Der Bereich der Heilpädagogik wurde um einen weiteren Baustein, die interdisziplinäre Frühförderung, ergänzt. Beide Angebote laufen nun parallel in der Kiersper Zweigstelle der Frühförderstelle.

„Es gibt eine sehr positive Rückmeldung über die Entwicklung der Kinder seitens der Eltern, pädagogischen Fachkräfte, Therapeuten, Pädagogen und Mediziner auf unser Angebot“, informierte die Leiterin der Frühförderstelle Mechthild Reer-Stracke.

Sie informierte über den Therapieverlauf vom Erstgespräch über die Diagnostik bis hin zum Förder- und Behandlungsplan. Von den 25 Kindergärten im Einzugsbereich – Kierspe, Meinerzhagen, Halver, Valbert und Rönsahl – nutzen zahlreiche Mitarbeiter das Informationsangebot, schauten sich die Räumlichkeiten an und nutzen die Gelegenheit zum Austausch unter Berufskollegen. Nach einem Teamwechsel im vergangenen Jahr stellte Mechthild Reer-Stracke die neue Belegschaft – die Motopädinnen Susanne Walter und Melanie Käsebeg, sowie Heilpädagogin Anna Rommeiß – vor.

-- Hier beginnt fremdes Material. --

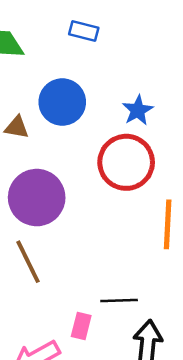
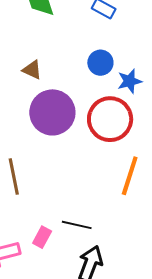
blue circle: (62, 102) -> (100, 63), moved, size x0.7
purple circle: (37, 198) -> (52, 112), moved

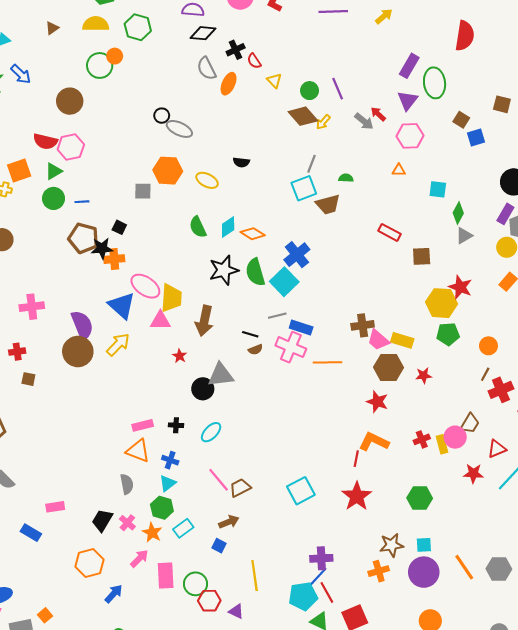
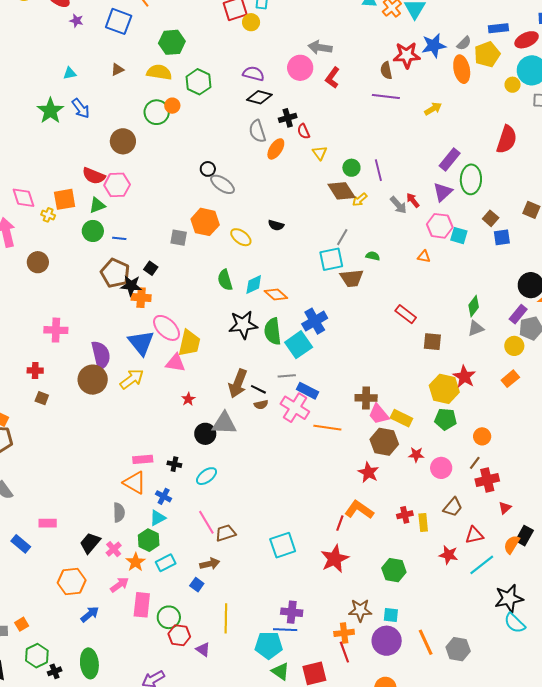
cyan square: (438, 189) -> (459, 236), moved
brown arrow: (204, 321) -> (238, 383), moved
pink circle: (455, 437) -> (441, 468), moved
blue line: (317, 577) -> (285, 630), turned 40
red line: (327, 592) -> (344, 652), moved

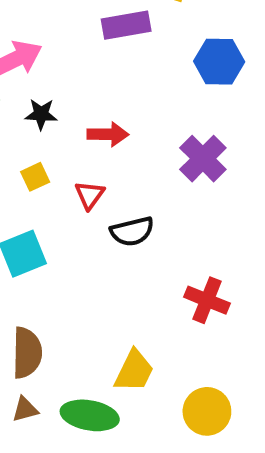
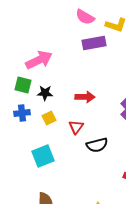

Aufgrund der hohen Nachfrage wird noch eine weitere Mitarbeiterin für den heilpädagogischen Bereich gesucht. Die Zweigstelle in Kierspe feiert im kommenden Jahr ihr 20-jähriges Bestehen.  „Für die heilpädagogische Arbeit mit den Kindern entstehen den Eltern keine Kosten“, betont Reer-Stracke. Während die heilpädagogische Arbeit in der Frühförderstelle beantragt werden kann, muss die interdisziplinäre Arbeit vom Kinderarzt verordnet werden.